## Task prompt
Please show every line in the entries below that includes the word "index".

## Extracted records
---

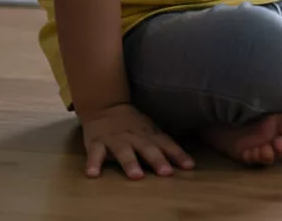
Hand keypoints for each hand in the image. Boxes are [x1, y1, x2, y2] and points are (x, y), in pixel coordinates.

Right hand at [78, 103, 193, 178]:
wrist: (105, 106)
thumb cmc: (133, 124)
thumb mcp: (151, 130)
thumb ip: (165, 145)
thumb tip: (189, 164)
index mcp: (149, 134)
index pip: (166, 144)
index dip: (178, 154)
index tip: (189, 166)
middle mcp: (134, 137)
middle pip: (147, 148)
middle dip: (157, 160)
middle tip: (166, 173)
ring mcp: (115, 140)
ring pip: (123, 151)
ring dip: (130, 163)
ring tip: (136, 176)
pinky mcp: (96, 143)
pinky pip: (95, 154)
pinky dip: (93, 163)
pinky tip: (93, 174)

---

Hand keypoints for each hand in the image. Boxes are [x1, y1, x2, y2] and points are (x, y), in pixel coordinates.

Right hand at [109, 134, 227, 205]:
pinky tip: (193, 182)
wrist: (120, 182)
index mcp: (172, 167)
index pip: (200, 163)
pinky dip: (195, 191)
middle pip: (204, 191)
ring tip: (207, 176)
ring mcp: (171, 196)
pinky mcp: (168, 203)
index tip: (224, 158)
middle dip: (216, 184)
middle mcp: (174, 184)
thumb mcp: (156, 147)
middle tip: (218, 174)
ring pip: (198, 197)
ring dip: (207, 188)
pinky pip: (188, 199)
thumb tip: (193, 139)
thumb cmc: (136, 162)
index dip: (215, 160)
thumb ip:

---

## Solution below
index mcp: (149, 134)
index pip: (166, 144)
index dip: (178, 154)
index tip: (189, 166)
index mcp: (172, 167)
index pip: (200, 163)
index tip: (224, 158)
index dip: (215, 160)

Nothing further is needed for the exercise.